QoS - two levers to strategically manage your SaaS product

Sunday October 8th 2023 by socraticDev

Economics can make or break your SaaS(Software as a Service) product. How? Consumers will use (and pay for) your SaaS product as long at it's more affordable to them versus managing their own technological infrastructure to run their own software solutions.

The capability provided to the consumer is to use the provider’s applications running on a cloud infrastructure and accessible from various client devices through a thin client interface such as a Web browser (e.g., web-based email). The consumer does not manage or control the underlying cloud infrastructure, network, servers, operating systems, storage, or even individual application capabilities, with the possible exception of limited user-specific application configuration settings.

In 2023, SaaS is the expected method of software delivery. So it was in the 1930s, when IBM was the only game in town. IBM had "service bureaus"(sic) in many town where "customers brought their data processing needs [...] and came back later for the results". But technology evolved and in the 1950s, the economics changed in favor of smaller players such as New Jersey based Automatic Payrolls Inc. disrupted the way to deliver value to businesses. They created the payroll processing business by freeing businesses from having to maintain expensive IBM equipments and relying on their accounting staff oversee the toil of payroll work.
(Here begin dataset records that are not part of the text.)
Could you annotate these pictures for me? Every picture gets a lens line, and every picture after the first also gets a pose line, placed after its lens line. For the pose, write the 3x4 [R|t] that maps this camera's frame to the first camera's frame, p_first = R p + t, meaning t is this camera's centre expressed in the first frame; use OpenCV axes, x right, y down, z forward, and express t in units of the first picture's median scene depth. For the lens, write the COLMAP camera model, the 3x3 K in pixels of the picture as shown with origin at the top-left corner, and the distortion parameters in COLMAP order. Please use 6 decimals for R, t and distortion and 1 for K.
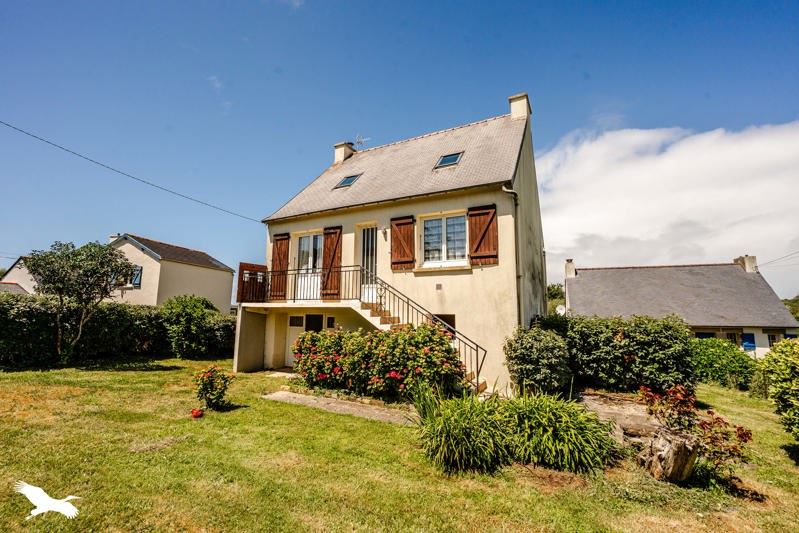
lens RADIAL K [[343.7, 0, 398.1], [0, 343.7, 266.4], [0, 0, 1]] dist [-0.016882, 0.000035]
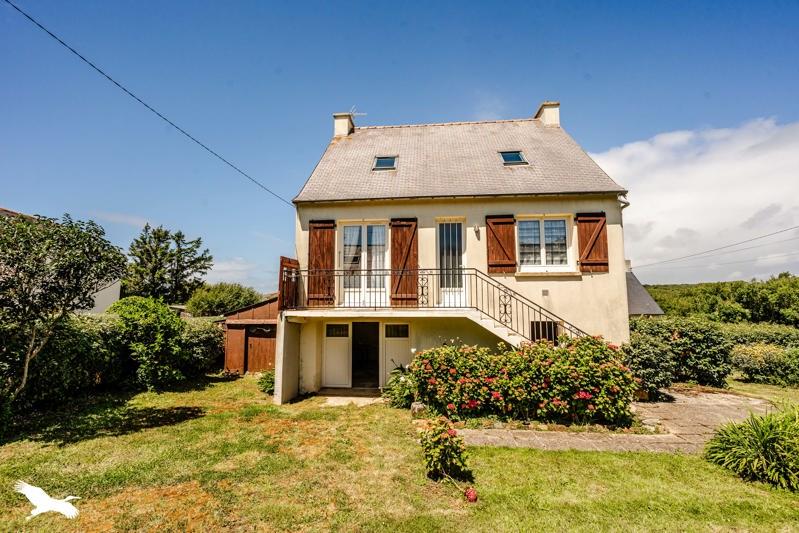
lens RADIAL K [[343.7, 0, 399.6], [0, 343.7, 266.3], [0, 0, 1]] dist [-0.016882, 0.000035]
pose [[0.925251, 0.023659, 0.378616, -0.584484], [-0.038212, 0.998790, 0.030969, -0.026825], [-0.377426, -0.043122, 0.925035, 0.256048]]
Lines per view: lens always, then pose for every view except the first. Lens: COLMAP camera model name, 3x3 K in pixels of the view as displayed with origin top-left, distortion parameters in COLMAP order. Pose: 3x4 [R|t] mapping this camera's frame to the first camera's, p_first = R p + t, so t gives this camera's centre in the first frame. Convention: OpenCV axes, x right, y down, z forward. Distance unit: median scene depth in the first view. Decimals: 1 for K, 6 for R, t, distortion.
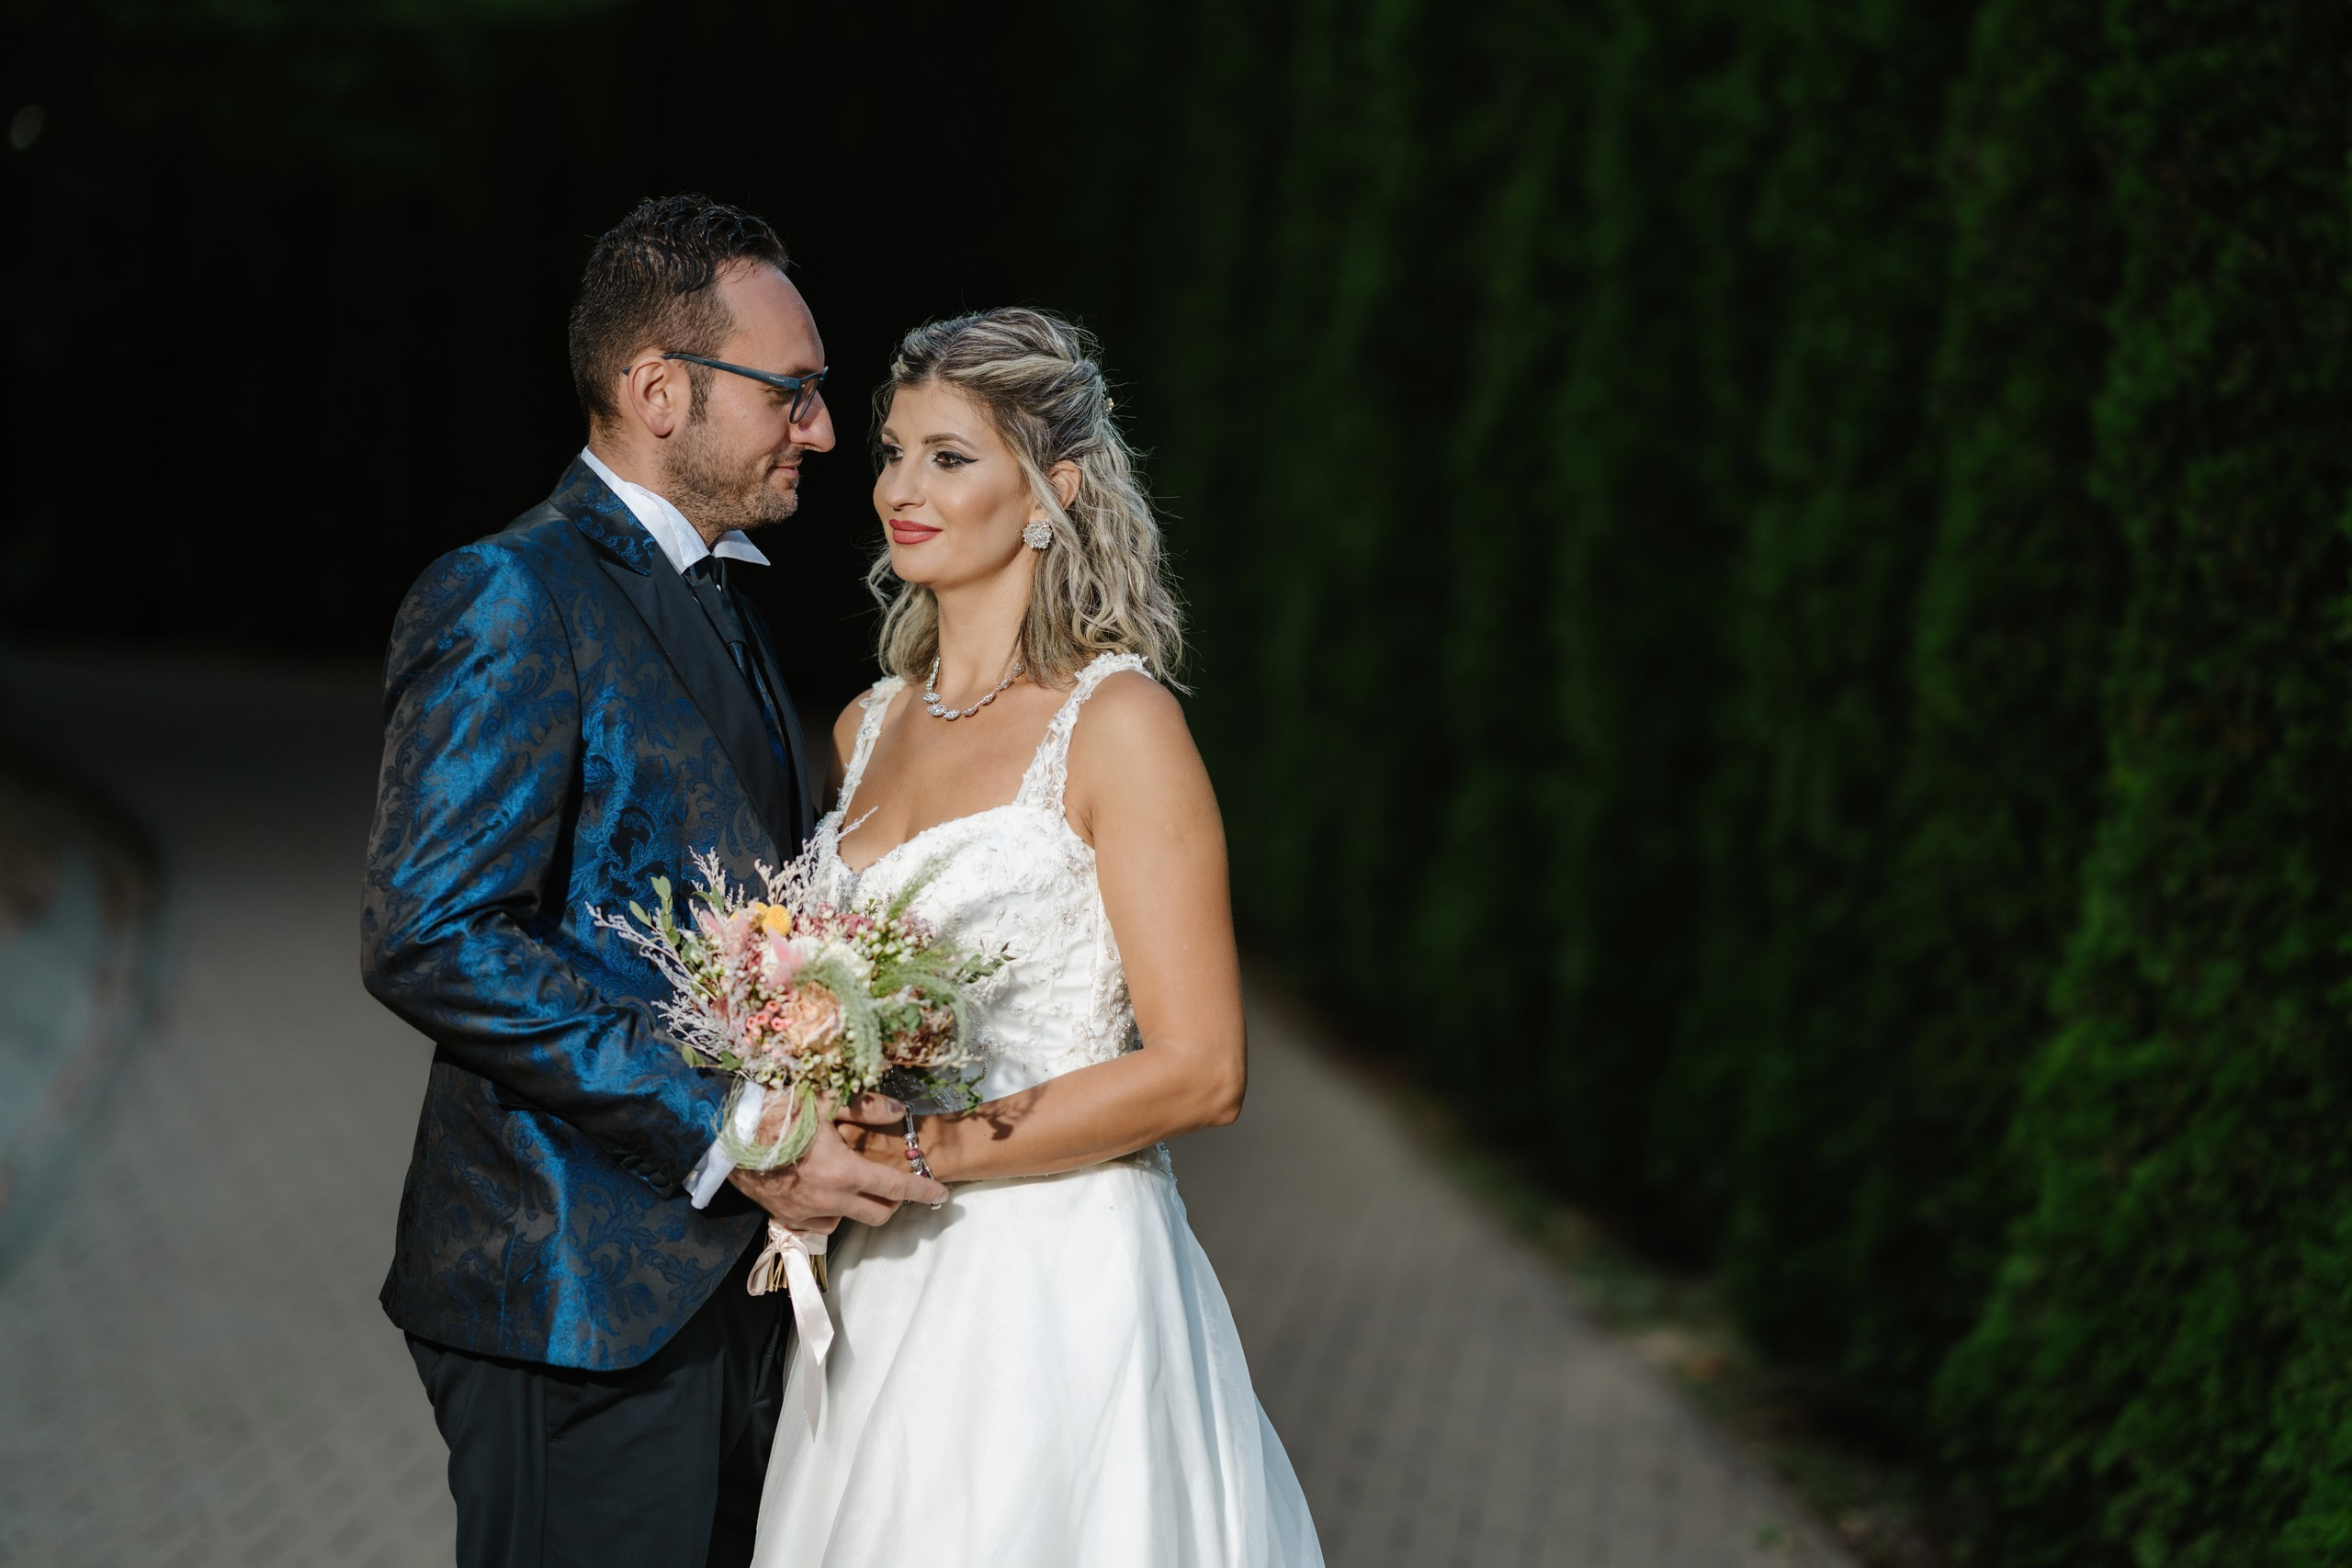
lens RADIAL K [[5935.4, 0, 1176.0], [0, 5935.4, 784.0], [0, 0, 1]] dist [0.290776, 0.130097]
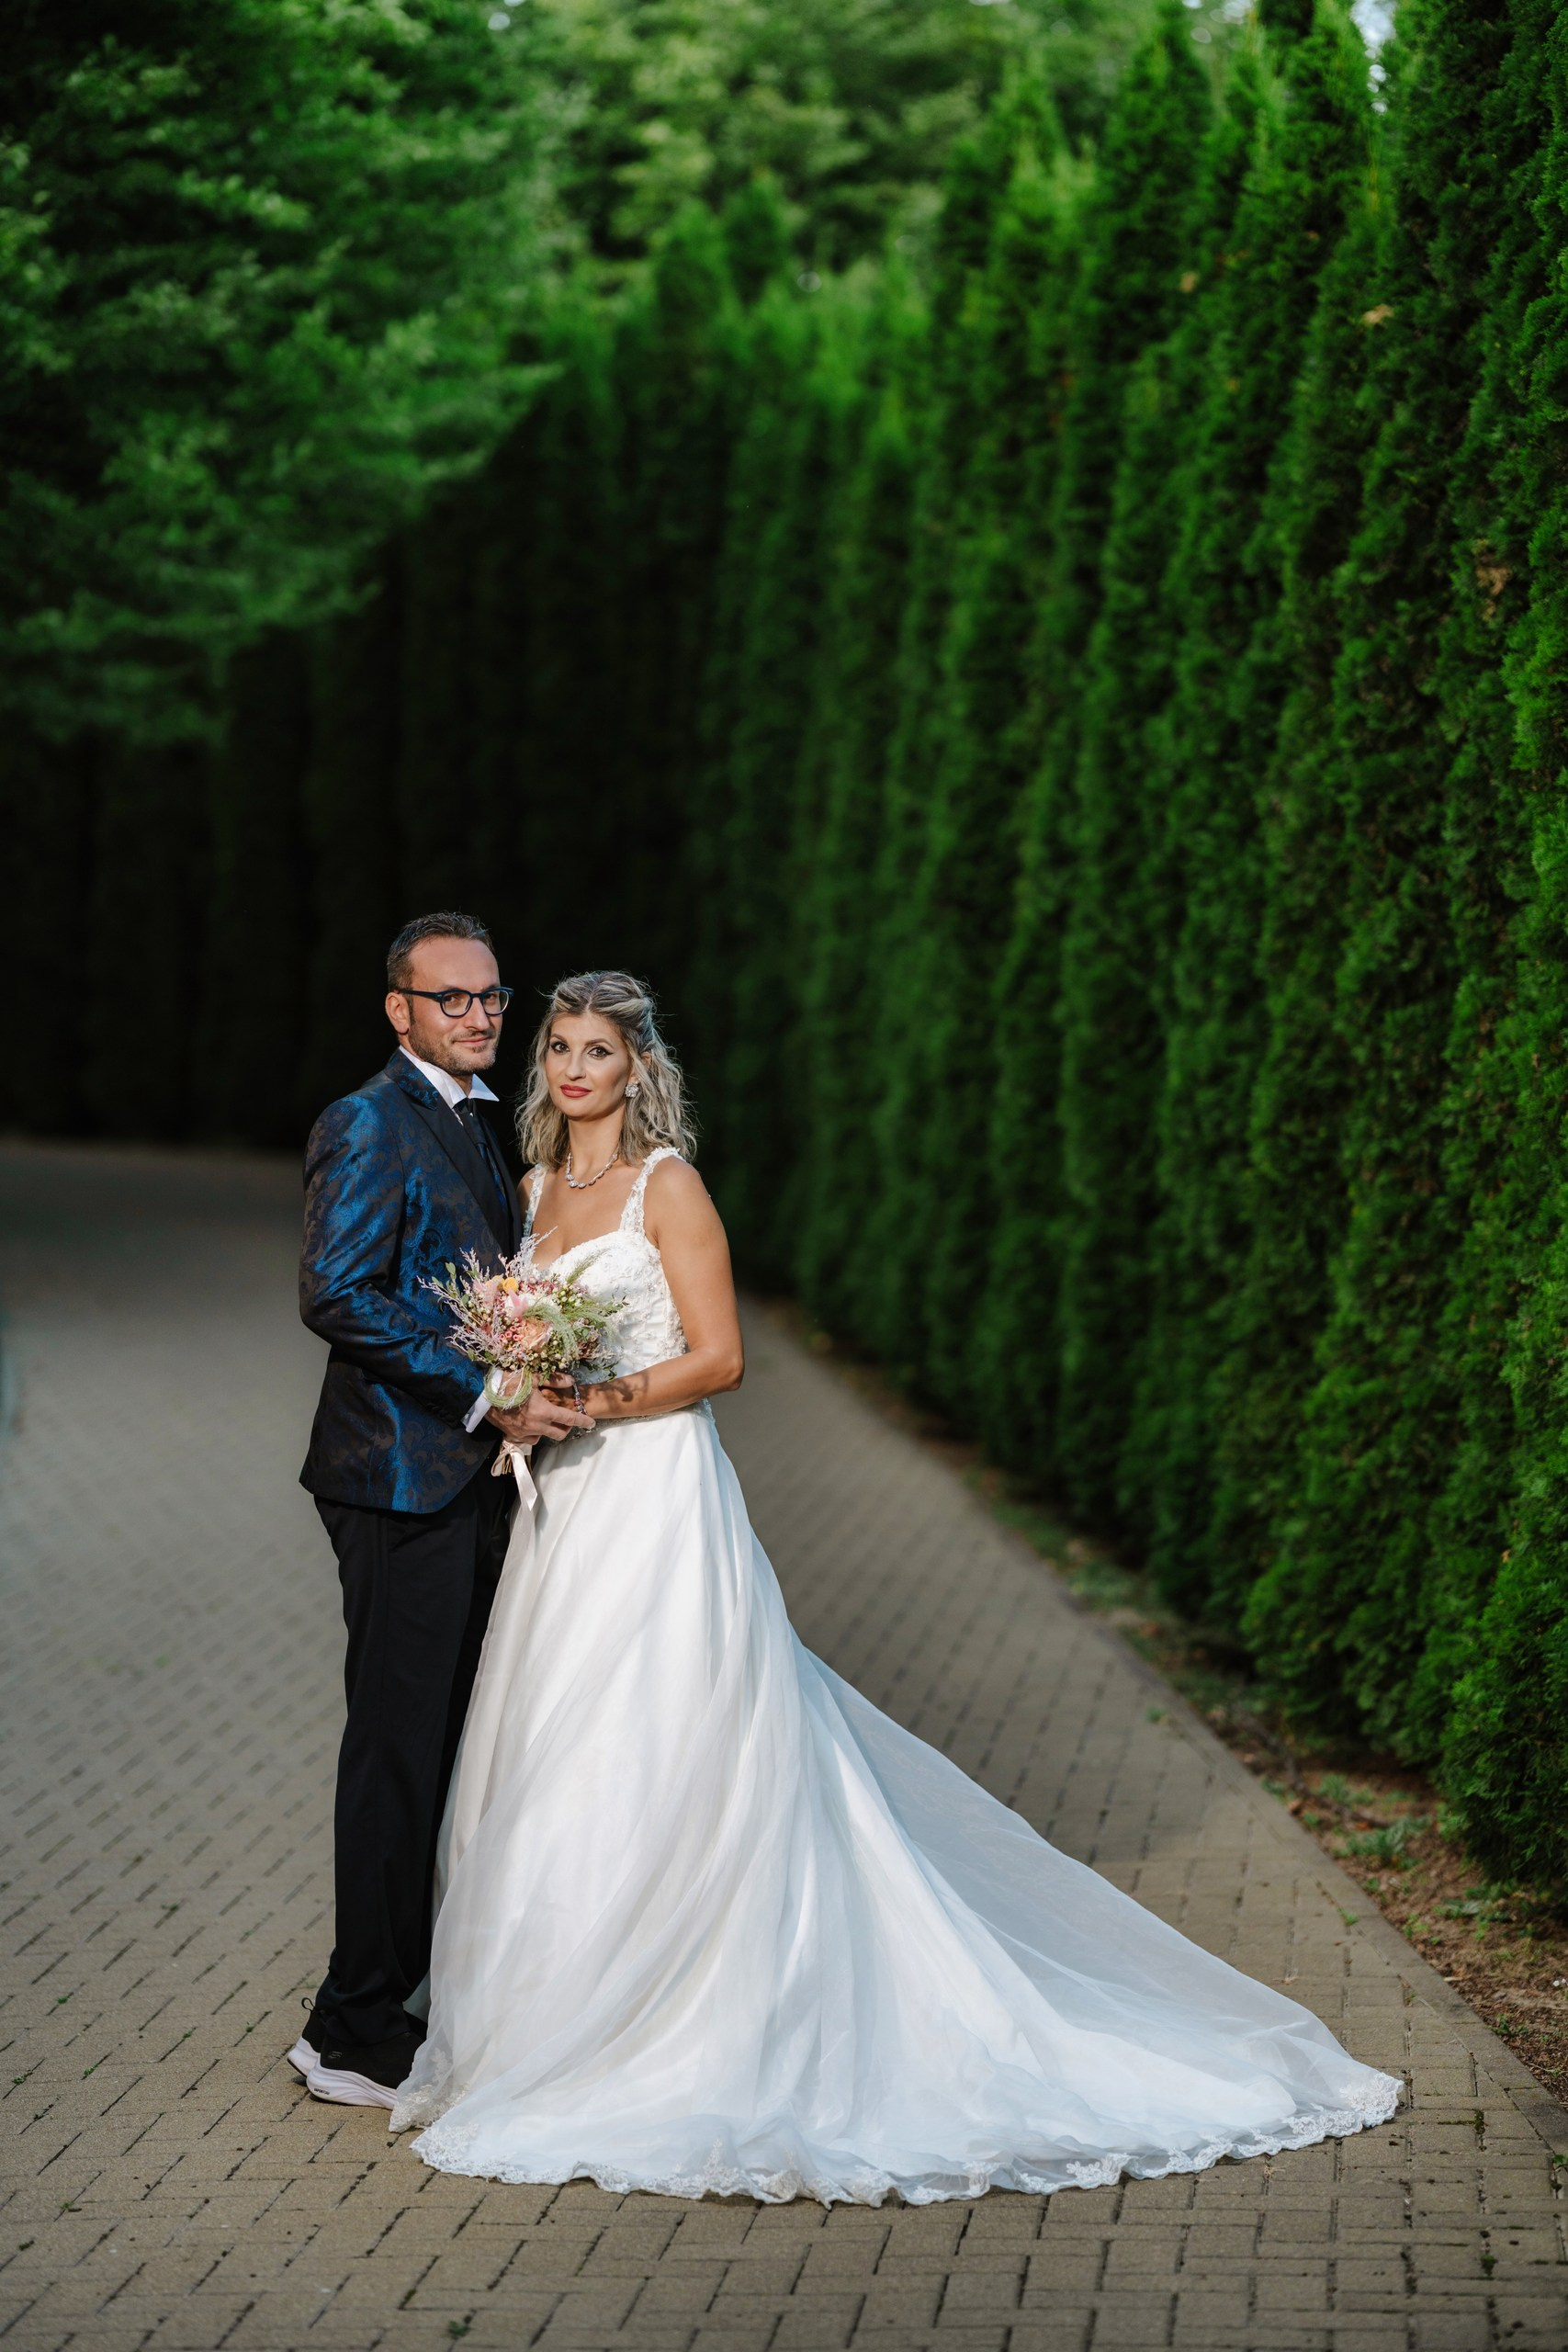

In a nutshell, what made sense last year might not hold water the next. Your business way of delivering software is just one aspect of your product. You will earn and keep customers as long as what you are offering them make sense to them economically.

QoS - two levers to strategically manage your SaaS product

QoS can make or break your SaaS(Software as a Service) product.

A SaaS product is composed of two principal elements: the software and its technological infrastructure.

Both can make or break your product!

Quality of Software

The software is the application itself. It contains the business logic and, perhaps, some Intellectual property. It is the "portal" to your systems. It could be an highly polished web application or mobile app. And it could also be represented as a set of APIs (Application Programming Interfaces) that open your systems to be consumed by your customers in a way they see fit.

Quality of software is a concept with multiple aspects:

aspect description
functionality complete feature set, correct functions, appropriate functions
reliability product maturity, available, fault tolerant, able to recover from failure
usability easy to learn how to use it, accessible to people with disability, users are protected from their errors
security authenticity, non-repudiation, confidentiality

As a product strategist, you will understand and manage these various aspects of Quality of Software in order to attract and retain customers.

Quality of Service

"[Quality of Service] is a non-functional component which can be defined as the ability to provide different priority to different applications, users, data flows or to guarantee a certain level of performance."

Academic researches have stressed the difference between Telecommunications and IT Outsourcing (ITO) Quality of Service versus Software as a Service quality of service. A fundamental concept for Quality of Service is the Service Level Agreement (SLA).

aspect description
availability proportion of time when every component of the system is operational and accessible
response time how long does it take to process a request (in millisecond)
throughput number of requests that can be processed per unit of time. this aspect is linked to scalability and it is an interesting aspect to monetize your offering by offering various capacities per price range
timeliness the ability to meet deadlines(subjective to users)

"Customers are at least as concerned about the quality of service as they are about the software. Indeed, for providers who use freely available open source software, quality of service is their only competitive advantage."

conclusion

There is no such thing as "build it (your SaaS product) and they will come". Economics regulates your success and failure! Providing value to customers is the name of the game. Being first to market and having the monopoly over a niche remain still sound business strategies.

Achieving Product-Market Fit is your barrier to entry in the game. This mean that before hoping to be successful, you must validate that your business enters a good market with a product that can satisfy that market.

How do you do that? It depends on who you are!

A lean startup will start with an idea, lots of cloud computing skills, and a credit card. They will build a tight MVP (minimal viable product) and start putting it between the hands of customers as soon as possible. How? By "outsourcing" most of the infrastructure aspects to managed cloud services (serverless, authentication, storage, etc.) They gonna use their credit card to pay for infrastructure while putting most of their energy on the software itself.

When Product-Market Fit is achieved, they will identify their infrastructure pain points, assess various scenarios to address them, and start putting their efforts into infrastructure concerns. At some point, they might want to opt out of their earlier cloud services architecture and migrate to a better suited infrastructure.

Everything being equal, successful 21st century tech-business people learn what is not under their control (economics, technological evolutions) and what is (carefully managing Quality of software and Quality of service). They strive to keep a balance between Economics, Quality of Software, and Quality of Service.